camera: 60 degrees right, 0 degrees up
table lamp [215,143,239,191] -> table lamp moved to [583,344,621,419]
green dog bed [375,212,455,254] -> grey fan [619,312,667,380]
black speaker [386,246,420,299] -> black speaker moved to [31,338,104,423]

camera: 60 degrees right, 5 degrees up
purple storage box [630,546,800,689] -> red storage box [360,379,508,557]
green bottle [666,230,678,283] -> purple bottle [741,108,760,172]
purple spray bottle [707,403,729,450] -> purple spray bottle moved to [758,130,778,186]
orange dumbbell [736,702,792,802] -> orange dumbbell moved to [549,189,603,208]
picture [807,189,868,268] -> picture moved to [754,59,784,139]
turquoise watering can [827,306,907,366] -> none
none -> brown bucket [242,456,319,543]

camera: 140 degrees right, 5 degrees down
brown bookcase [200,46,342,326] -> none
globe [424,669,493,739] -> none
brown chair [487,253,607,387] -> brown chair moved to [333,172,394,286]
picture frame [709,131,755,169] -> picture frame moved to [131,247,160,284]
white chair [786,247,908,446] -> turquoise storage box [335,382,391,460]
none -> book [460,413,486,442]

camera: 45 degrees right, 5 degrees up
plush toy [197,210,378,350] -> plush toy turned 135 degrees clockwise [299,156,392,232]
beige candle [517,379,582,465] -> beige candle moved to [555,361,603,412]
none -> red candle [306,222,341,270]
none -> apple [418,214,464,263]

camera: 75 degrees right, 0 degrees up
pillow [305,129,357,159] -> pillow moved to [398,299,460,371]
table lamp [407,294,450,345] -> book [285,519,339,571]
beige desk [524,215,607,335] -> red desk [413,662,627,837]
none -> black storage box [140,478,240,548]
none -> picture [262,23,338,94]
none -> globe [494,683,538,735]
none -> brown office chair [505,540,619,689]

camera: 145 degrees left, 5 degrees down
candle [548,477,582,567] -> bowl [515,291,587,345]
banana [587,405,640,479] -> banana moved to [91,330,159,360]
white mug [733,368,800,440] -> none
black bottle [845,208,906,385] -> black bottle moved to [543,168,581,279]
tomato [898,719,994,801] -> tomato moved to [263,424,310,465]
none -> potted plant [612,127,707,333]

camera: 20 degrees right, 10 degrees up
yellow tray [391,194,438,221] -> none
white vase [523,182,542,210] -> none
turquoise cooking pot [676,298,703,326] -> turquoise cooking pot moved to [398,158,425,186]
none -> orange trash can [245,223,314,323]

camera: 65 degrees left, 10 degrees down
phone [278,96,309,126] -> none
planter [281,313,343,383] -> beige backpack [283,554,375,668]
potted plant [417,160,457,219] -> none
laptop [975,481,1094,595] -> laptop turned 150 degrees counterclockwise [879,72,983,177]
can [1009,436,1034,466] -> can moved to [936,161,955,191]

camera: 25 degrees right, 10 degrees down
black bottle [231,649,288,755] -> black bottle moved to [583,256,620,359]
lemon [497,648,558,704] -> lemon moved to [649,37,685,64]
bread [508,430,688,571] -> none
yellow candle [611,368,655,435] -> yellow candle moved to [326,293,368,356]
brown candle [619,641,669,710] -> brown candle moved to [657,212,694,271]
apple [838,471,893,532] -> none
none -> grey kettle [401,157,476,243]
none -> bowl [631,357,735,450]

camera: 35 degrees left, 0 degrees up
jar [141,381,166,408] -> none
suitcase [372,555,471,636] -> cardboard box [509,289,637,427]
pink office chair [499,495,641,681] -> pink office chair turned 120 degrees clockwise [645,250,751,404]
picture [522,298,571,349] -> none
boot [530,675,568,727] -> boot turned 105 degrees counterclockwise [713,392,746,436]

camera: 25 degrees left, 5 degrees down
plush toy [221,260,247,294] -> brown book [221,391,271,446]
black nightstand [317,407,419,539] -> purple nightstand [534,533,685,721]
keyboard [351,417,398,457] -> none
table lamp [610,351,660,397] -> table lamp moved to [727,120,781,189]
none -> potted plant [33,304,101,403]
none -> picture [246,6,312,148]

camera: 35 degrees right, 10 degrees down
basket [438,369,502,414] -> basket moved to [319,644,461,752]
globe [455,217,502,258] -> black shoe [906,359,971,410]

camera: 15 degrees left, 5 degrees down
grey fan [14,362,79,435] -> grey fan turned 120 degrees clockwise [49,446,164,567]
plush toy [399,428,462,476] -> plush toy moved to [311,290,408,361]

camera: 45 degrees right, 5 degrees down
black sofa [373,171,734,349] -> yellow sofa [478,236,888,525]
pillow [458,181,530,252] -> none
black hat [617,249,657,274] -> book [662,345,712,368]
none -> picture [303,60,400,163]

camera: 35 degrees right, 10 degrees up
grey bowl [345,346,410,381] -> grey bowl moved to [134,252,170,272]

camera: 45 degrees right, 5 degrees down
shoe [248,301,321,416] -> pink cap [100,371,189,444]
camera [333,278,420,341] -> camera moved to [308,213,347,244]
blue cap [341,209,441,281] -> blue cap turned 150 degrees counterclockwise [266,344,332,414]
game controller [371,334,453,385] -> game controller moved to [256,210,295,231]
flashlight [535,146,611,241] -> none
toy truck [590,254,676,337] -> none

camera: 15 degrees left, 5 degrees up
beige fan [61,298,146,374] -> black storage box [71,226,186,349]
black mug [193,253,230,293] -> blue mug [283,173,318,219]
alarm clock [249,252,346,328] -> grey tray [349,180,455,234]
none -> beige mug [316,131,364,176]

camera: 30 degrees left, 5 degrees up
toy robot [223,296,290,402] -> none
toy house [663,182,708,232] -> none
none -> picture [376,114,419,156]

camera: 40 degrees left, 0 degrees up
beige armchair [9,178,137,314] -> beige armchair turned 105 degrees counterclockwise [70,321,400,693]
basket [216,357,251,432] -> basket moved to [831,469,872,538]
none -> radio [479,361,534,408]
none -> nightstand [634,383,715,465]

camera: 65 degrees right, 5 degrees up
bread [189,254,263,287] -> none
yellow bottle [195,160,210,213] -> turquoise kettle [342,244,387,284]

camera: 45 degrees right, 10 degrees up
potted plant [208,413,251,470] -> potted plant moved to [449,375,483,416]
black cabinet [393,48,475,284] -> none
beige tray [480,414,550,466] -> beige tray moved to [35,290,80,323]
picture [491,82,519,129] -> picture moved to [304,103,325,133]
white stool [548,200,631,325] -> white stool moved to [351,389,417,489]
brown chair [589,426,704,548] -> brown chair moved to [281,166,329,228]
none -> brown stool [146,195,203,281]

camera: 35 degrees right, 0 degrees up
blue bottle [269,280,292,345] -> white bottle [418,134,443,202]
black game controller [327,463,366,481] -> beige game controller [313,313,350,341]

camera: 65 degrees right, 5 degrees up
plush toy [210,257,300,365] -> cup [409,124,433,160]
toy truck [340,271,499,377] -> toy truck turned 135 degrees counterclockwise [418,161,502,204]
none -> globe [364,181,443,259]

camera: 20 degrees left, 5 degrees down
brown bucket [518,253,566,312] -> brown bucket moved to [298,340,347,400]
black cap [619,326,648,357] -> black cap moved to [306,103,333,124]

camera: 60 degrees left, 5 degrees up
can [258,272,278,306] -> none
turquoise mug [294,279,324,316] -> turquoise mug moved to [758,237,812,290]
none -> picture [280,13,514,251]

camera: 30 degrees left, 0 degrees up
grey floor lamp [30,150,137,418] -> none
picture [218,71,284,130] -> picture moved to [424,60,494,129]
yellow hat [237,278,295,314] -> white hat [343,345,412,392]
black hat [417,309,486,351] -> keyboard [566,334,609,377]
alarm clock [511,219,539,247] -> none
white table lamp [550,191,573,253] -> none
■ ■ ■ ■ ■
*Your task:*
The data above must be reproduced in full, exactly as given.

*Result for this exercise:*
camera: 60 degrees right, 0 degrees up
table lamp [215,143,239,191] -> table lamp moved to [583,344,621,419]
green dog bed [375,212,455,254] -> grey fan [619,312,667,380]
black speaker [386,246,420,299] -> black speaker moved to [31,338,104,423]

camera: 60 degrees right, 5 degrees up
purple storage box [630,546,800,689] -> red storage box [360,379,508,557]
green bottle [666,230,678,283] -> purple bottle [741,108,760,172]
purple spray bottle [707,403,729,450] -> purple spray bottle moved to [758,130,778,186]
orange dumbbell [736,702,792,802] -> orange dumbbell moved to [549,189,603,208]
picture [807,189,868,268] -> picture moved to [754,59,784,139]
turquoise watering can [827,306,907,366] -> none
none -> brown bucket [242,456,319,543]

camera: 140 degrees right, 5 degrees down
brown bookcase [200,46,342,326] -> none
globe [424,669,493,739] -> none
brown chair [487,253,607,387] -> brown chair moved to [333,172,394,286]
picture frame [709,131,755,169] -> picture frame moved to [131,247,160,284]
white chair [786,247,908,446] -> turquoise storage box [335,382,391,460]
none -> book [460,413,486,442]

camera: 45 degrees right, 5 degrees up
plush toy [197,210,378,350] -> plush toy turned 135 degrees clockwise [299,156,392,232]
beige candle [517,379,582,465] -> beige candle moved to [555,361,603,412]
none -> red candle [306,222,341,270]
none -> apple [418,214,464,263]

camera: 75 degrees right, 0 degrees up
pillow [305,129,357,159] -> pillow moved to [398,299,460,371]
table lamp [407,294,450,345] -> book [285,519,339,571]
beige desk [524,215,607,335] -> red desk [413,662,627,837]
none -> black storage box [140,478,240,548]
none -> picture [262,23,338,94]
none -> globe [494,683,538,735]
none -> brown office chair [505,540,619,689]

camera: 145 degrees left, 5 degrees down
candle [548,477,582,567] -> bowl [515,291,587,345]
banana [587,405,640,479] -> banana moved to [91,330,159,360]
white mug [733,368,800,440] -> none
black bottle [845,208,906,385] -> black bottle moved to [543,168,581,279]
tomato [898,719,994,801] -> tomato moved to [263,424,310,465]
none -> potted plant [612,127,707,333]

camera: 20 degrees right, 10 degrees up
yellow tray [391,194,438,221] -> none
white vase [523,182,542,210] -> none
turquoise cooking pot [676,298,703,326] -> turquoise cooking pot moved to [398,158,425,186]
none -> orange trash can [245,223,314,323]

camera: 65 degrees left, 10 degrees down
phone [278,96,309,126] -> none
planter [281,313,343,383] -> beige backpack [283,554,375,668]
potted plant [417,160,457,219] -> none
laptop [975,481,1094,595] -> laptop turned 150 degrees counterclockwise [879,72,983,177]
can [1009,436,1034,466] -> can moved to [936,161,955,191]

camera: 25 degrees right, 10 degrees down
black bottle [231,649,288,755] -> black bottle moved to [583,256,620,359]
lemon [497,648,558,704] -> lemon moved to [649,37,685,64]
bread [508,430,688,571] -> none
yellow candle [611,368,655,435] -> yellow candle moved to [326,293,368,356]
brown candle [619,641,669,710] -> brown candle moved to [657,212,694,271]
apple [838,471,893,532] -> none
none -> grey kettle [401,157,476,243]
none -> bowl [631,357,735,450]

camera: 35 degrees left, 0 degrees up
jar [141,381,166,408] -> none
suitcase [372,555,471,636] -> cardboard box [509,289,637,427]
pink office chair [499,495,641,681] -> pink office chair turned 120 degrees clockwise [645,250,751,404]
picture [522,298,571,349] -> none
boot [530,675,568,727] -> boot turned 105 degrees counterclockwise [713,392,746,436]

camera: 25 degrees left, 5 degrees down
plush toy [221,260,247,294] -> brown book [221,391,271,446]
black nightstand [317,407,419,539] -> purple nightstand [534,533,685,721]
keyboard [351,417,398,457] -> none
table lamp [610,351,660,397] -> table lamp moved to [727,120,781,189]
none -> potted plant [33,304,101,403]
none -> picture [246,6,312,148]

camera: 35 degrees right, 10 degrees down
basket [438,369,502,414] -> basket moved to [319,644,461,752]
globe [455,217,502,258] -> black shoe [906,359,971,410]

camera: 15 degrees left, 5 degrees down
grey fan [14,362,79,435] -> grey fan turned 120 degrees clockwise [49,446,164,567]
plush toy [399,428,462,476] -> plush toy moved to [311,290,408,361]

camera: 45 degrees right, 5 degrees down
black sofa [373,171,734,349] -> yellow sofa [478,236,888,525]
pillow [458,181,530,252] -> none
black hat [617,249,657,274] -> book [662,345,712,368]
none -> picture [303,60,400,163]

camera: 35 degrees right, 10 degrees up
grey bowl [345,346,410,381] -> grey bowl moved to [134,252,170,272]

camera: 45 degrees right, 5 degrees down
shoe [248,301,321,416] -> pink cap [100,371,189,444]
camera [333,278,420,341] -> camera moved to [308,213,347,244]
blue cap [341,209,441,281] -> blue cap turned 150 degrees counterclockwise [266,344,332,414]
game controller [371,334,453,385] -> game controller moved to [256,210,295,231]
flashlight [535,146,611,241] -> none
toy truck [590,254,676,337] -> none

camera: 15 degrees left, 5 degrees up
beige fan [61,298,146,374] -> black storage box [71,226,186,349]
black mug [193,253,230,293] -> blue mug [283,173,318,219]
alarm clock [249,252,346,328] -> grey tray [349,180,455,234]
none -> beige mug [316,131,364,176]

camera: 30 degrees left, 5 degrees up
toy robot [223,296,290,402] -> none
toy house [663,182,708,232] -> none
none -> picture [376,114,419,156]

camera: 40 degrees left, 0 degrees up
beige armchair [9,178,137,314] -> beige armchair turned 105 degrees counterclockwise [70,321,400,693]
basket [216,357,251,432] -> basket moved to [831,469,872,538]
none -> radio [479,361,534,408]
none -> nightstand [634,383,715,465]

camera: 65 degrees right, 5 degrees up
bread [189,254,263,287] -> none
yellow bottle [195,160,210,213] -> turquoise kettle [342,244,387,284]

camera: 45 degrees right, 10 degrees up
potted plant [208,413,251,470] -> potted plant moved to [449,375,483,416]
black cabinet [393,48,475,284] -> none
beige tray [480,414,550,466] -> beige tray moved to [35,290,80,323]
picture [491,82,519,129] -> picture moved to [304,103,325,133]
white stool [548,200,631,325] -> white stool moved to [351,389,417,489]
brown chair [589,426,704,548] -> brown chair moved to [281,166,329,228]
none -> brown stool [146,195,203,281]

camera: 35 degrees right, 0 degrees up
blue bottle [269,280,292,345] -> white bottle [418,134,443,202]
black game controller [327,463,366,481] -> beige game controller [313,313,350,341]

camera: 65 degrees right, 5 degrees up
plush toy [210,257,300,365] -> cup [409,124,433,160]
toy truck [340,271,499,377] -> toy truck turned 135 degrees counterclockwise [418,161,502,204]
none -> globe [364,181,443,259]

camera: 20 degrees left, 5 degrees down
brown bucket [518,253,566,312] -> brown bucket moved to [298,340,347,400]
black cap [619,326,648,357] -> black cap moved to [306,103,333,124]

camera: 60 degrees left, 5 degrees up
can [258,272,278,306] -> none
turquoise mug [294,279,324,316] -> turquoise mug moved to [758,237,812,290]
none -> picture [280,13,514,251]

camera: 30 degrees left, 0 degrees up
grey floor lamp [30,150,137,418] -> none
picture [218,71,284,130] -> picture moved to [424,60,494,129]
yellow hat [237,278,295,314] -> white hat [343,345,412,392]
black hat [417,309,486,351] -> keyboard [566,334,609,377]
alarm clock [511,219,539,247] -> none
white table lamp [550,191,573,253] -> none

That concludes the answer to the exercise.